## DIRECTIONS FOR THIS TASK
In the listing below, print exactly the lines between the line holding "(35, 43) none" and the line holding "[56,168,98,176] extreme -> (589, 173) none", inclusive, and no more.

## SUPPLIED DATA
● ● ● ● ● ● ●

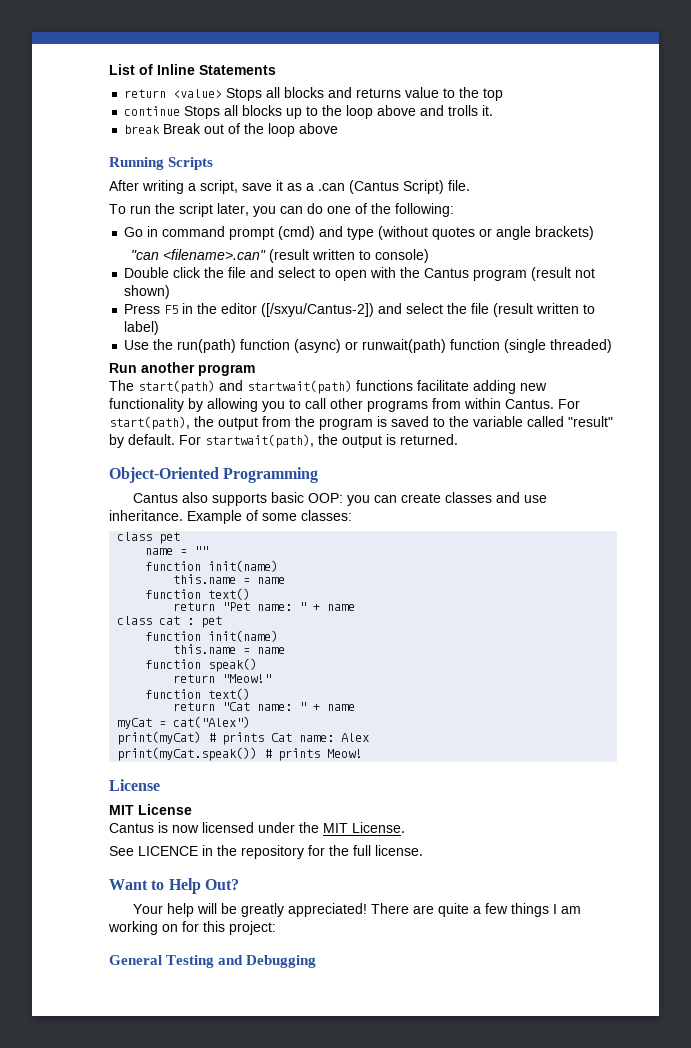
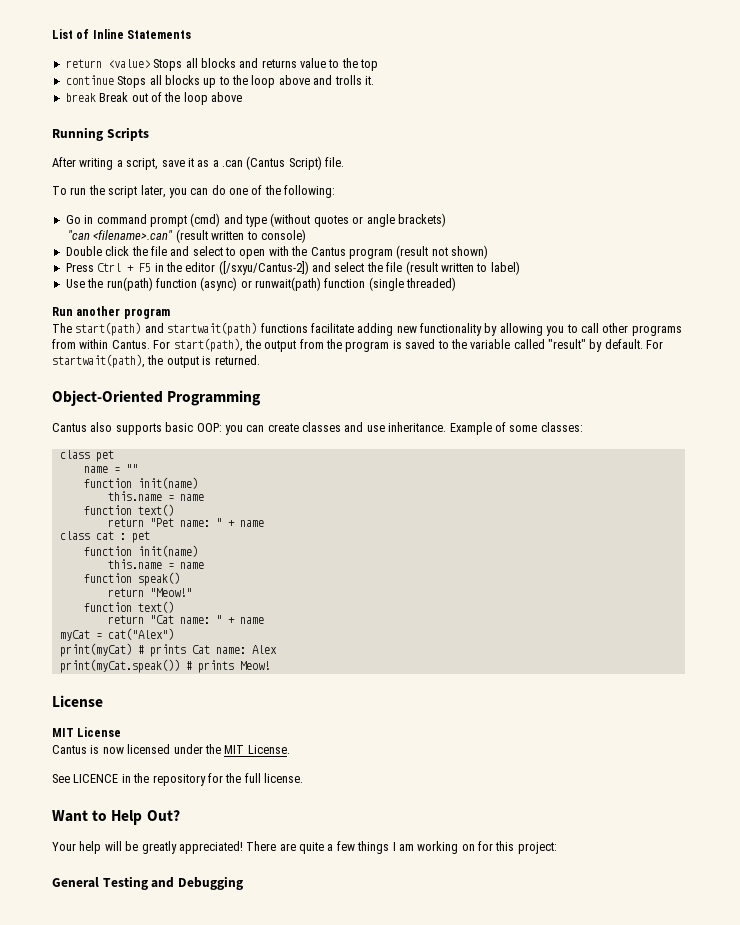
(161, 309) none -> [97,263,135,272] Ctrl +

● ● ● ● ● ● ●

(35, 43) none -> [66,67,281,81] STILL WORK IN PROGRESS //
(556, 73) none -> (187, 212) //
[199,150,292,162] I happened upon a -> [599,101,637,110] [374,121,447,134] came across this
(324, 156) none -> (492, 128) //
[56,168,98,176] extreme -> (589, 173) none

● ● ● ● ● ● ●

## COMPLETED TASK
(35, 43) none -> [66,67,281,81] STILL WORK IN PROGRESS //
(556, 73) none -> (187, 212) //
[199,150,292,162] I happened upon a -> [599,101,637,110] [374,121,447,134] came across this
(324, 156) none -> (492, 128) //
[56,168,98,176] extreme -> (589, 173) none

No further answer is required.